Besonders unter dem Dirigat von Maestro Riccardo Chailly hat sich Lang Lang als Pianist bedeutenden Ranges erwiesen. Seine Interpretationen der Musik Felix Mendelssohn Bartholdys fanden große Beachtung beim Publikum und bei der Kritik: So beispielsweise auch bei der Europa-Tournee des Pianisten mit dem Gewandhausorchester Leipzig im Mendelssohn-Jahr 2009. Begeisterungsstürme belohnten den Solisten, das Orchester und seinen Gewandhauskapellmeister, die den Komponisten Felix Mendelssohn Bartholdy, auf dessen Spuren sich die Tournee vollzog, und die Musikstadt Leipzig erneut international ins Gespräch brachten.
Lang Lang hat hierbei mit seinem Einfühlungsvermögen für die Musik Mendelssohns und mit seiner Fähigkeit, damit die Menschen zu begeistern, einen wichtigen Beitrag zur Verbreitung des Mendelssohnschen Erbes geleistet.

 

Solistin des Abends

Margarita Höhenrieder

Die musikalische Laufbahn der Münchenerin Margarita Höhenrieder begann schon mit 5 Jahren: Sie erhielt Klavierunterricht bei Anna Stadler und studierte später bei Ludwig Hoffmann in München sowie bei Leon Fleisher in Baltimore/USA.

Mit 11 Jahren gab sie ihren e rsten Klavierabend, nahm mit 13 ihre erste Schallplatte auf und erfuhr schon früh Beachtung als Preisträgerin mehrerer internationaler Wettbewerbe. Sie gewann den 1. Preis beim bedeutenden BUSONI-Wettbewerb in Bozen und reihte sich damit in die Liste anderer BUSONI-Preisträger, wie z.B. Martha Argerich und Jörg Demus, ein. Ihr künstlerischer Weg führte sie fortan verstärkt in die großen Musikzentren, wie Berlin, München, Paris, Rom, Salzburg, Mexico City, New York.

Das Repertoire der Künstlerin ist breit gefächert: Neben Mozart und Beethoven gehört ihre besondere Vorliebe Chopin sowie dem Künstlerpaar Clara und Robert Schumann. Die gegenseitige Inspiration der beiden hat sie so fasziniert, dass sie deren a-Moll Klavierkonzerte zusammen auf CD bei BMG-Sony einspielte.
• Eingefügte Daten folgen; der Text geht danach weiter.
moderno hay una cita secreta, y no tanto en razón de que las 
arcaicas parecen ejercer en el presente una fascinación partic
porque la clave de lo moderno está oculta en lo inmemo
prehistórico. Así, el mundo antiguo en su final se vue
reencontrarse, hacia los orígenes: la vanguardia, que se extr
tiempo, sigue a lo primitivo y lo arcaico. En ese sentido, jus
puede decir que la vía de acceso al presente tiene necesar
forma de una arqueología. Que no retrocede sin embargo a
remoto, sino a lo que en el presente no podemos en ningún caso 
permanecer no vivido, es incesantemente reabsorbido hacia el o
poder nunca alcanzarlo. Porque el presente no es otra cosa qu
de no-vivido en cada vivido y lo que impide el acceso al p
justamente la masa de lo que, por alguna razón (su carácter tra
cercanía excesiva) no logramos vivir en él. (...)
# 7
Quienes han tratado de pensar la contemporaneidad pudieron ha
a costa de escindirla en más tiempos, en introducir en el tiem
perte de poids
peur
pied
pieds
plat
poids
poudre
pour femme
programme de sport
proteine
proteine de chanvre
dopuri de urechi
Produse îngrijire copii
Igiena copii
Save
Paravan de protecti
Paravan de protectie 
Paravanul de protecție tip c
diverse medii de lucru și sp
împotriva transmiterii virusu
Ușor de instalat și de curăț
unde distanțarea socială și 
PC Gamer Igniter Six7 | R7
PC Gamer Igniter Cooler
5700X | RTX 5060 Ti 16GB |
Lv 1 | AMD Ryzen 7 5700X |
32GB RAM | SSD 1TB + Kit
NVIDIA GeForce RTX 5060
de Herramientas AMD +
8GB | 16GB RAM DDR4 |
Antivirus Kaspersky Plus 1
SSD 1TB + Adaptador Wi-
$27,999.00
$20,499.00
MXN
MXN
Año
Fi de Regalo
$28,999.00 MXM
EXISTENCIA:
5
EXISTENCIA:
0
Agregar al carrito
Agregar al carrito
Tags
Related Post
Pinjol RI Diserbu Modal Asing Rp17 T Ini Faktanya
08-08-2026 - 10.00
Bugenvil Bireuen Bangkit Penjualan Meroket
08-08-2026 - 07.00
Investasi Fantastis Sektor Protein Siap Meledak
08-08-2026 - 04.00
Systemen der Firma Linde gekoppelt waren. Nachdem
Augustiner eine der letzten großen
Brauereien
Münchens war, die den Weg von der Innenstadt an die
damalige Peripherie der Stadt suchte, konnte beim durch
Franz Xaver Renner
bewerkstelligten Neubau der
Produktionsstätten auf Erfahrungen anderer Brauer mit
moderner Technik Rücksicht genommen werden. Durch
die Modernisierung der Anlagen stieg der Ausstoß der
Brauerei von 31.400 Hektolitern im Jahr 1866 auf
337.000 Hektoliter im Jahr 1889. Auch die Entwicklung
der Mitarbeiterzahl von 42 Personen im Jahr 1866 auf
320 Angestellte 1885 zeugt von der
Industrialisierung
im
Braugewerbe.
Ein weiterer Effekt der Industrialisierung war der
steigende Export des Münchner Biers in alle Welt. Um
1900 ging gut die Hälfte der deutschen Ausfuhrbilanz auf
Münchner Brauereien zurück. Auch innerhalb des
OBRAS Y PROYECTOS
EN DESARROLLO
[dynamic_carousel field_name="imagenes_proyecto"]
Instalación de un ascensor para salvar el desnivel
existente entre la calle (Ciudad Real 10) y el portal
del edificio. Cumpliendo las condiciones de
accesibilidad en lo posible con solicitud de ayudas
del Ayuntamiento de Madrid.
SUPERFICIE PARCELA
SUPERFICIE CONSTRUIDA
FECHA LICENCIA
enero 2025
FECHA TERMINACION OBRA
Zeitgenössische Musik, wie etwa den Werken von Harald Genzmer gegenüber, ist die Pianistin sehr aufgeschlossen. Das ihr von Genzmer gewidmete Konzert für Klavier, Trompete und Streicher hat sie uraufgeführt und auf CD veröffentlicht.
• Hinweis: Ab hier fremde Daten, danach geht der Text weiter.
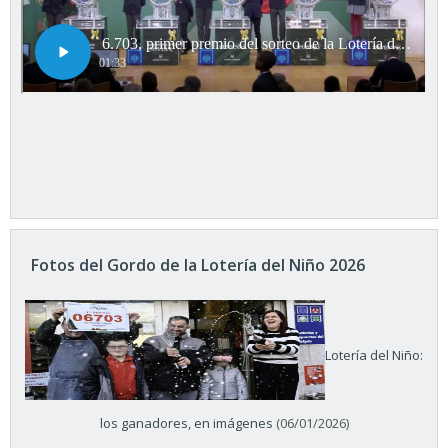
Fotos del Gordo de la Lotería del Niño 2026
Lotería del Niño:
los ganadores, en imágenes
(06/01/2026)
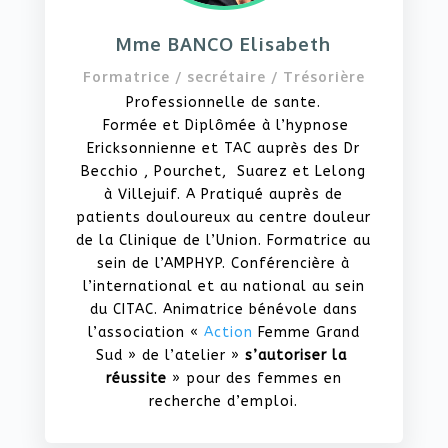
Mme BANCO Elisabeth
Formatrice / secrétaire / Trésorière
Professionnelle de sante.
Formée et Diplômée à l’hypnose
Ericksonnienne et TAC auprès des Dr
Becchio , Pourchet, Suarez et Lelong
à Villejuif. A Pratiqué auprès de
patients douloureux au centre douleur
de la Clinique de l’Union. Formatrice au
sein de l’AMPHYP. Conférencière à
l’international et au national au sein
du CITAC. Animatrice bénévole dans
l’association «
Action
Femme Grand
Sud » de l’atelier »
s’autoriser la
réussite
» pour des femmes en
recherche d’emploi.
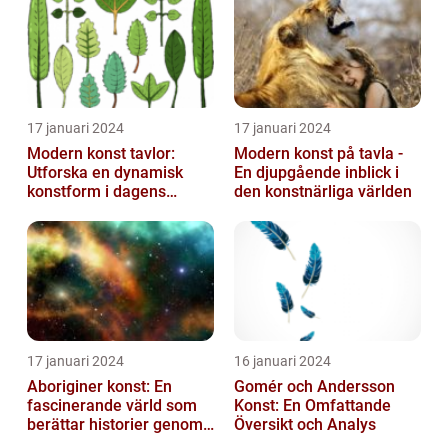
17 januari 2024
17 januari 2024
Modern konst tavlor:
Modern konst på tavla -
Utforska en dynamisk
En djupgående inblick i
konstform i dagens
den konstnärliga världen
samhälle
17 januari 2024
16 januari 2024
Aboriginer konst: En
Gomér och Andersson
fascinerande värld som
Konst: En Omfattande
berättar historier genom
Översikt och Analys
färg och mönster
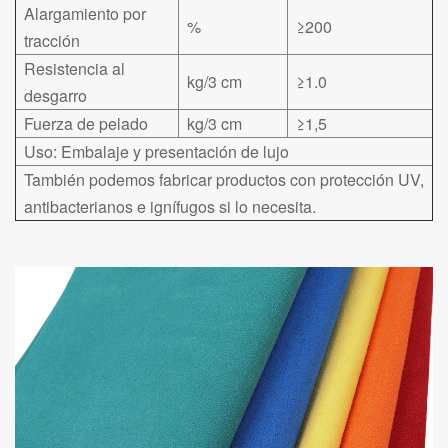
Alargamiento por
%
≥200
tracción
Resistencia al
kg/3 cm
≥1.0
desgarro
Fuerza de pelado
kg/3 cm
≥1,5
Uso: Embalaje y presentación de lujo
También podemos fabricar productos con protección UV,
antibacterianos e ignífugos si lo necesita.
Heute spielt Margarita Höhenrieder als Solistin mit den renommiertesten Orchestern, wie z.B. dem Symphonieorchester des Bayerischen Rundfunks, den Münchner Philharmonikern, der Sächsischen Staatskapelle Dresden, dem Gewandhausorchester Leipzig, dem Mozarteum Orchester Salzburg, dem Mahler Chamber Orchestra, dem New York Philharmonic, und Dirigenten wie Claudio Abbado, Riccardo Chailly, James Levine, Fabio Luisi, Lorin Maazel.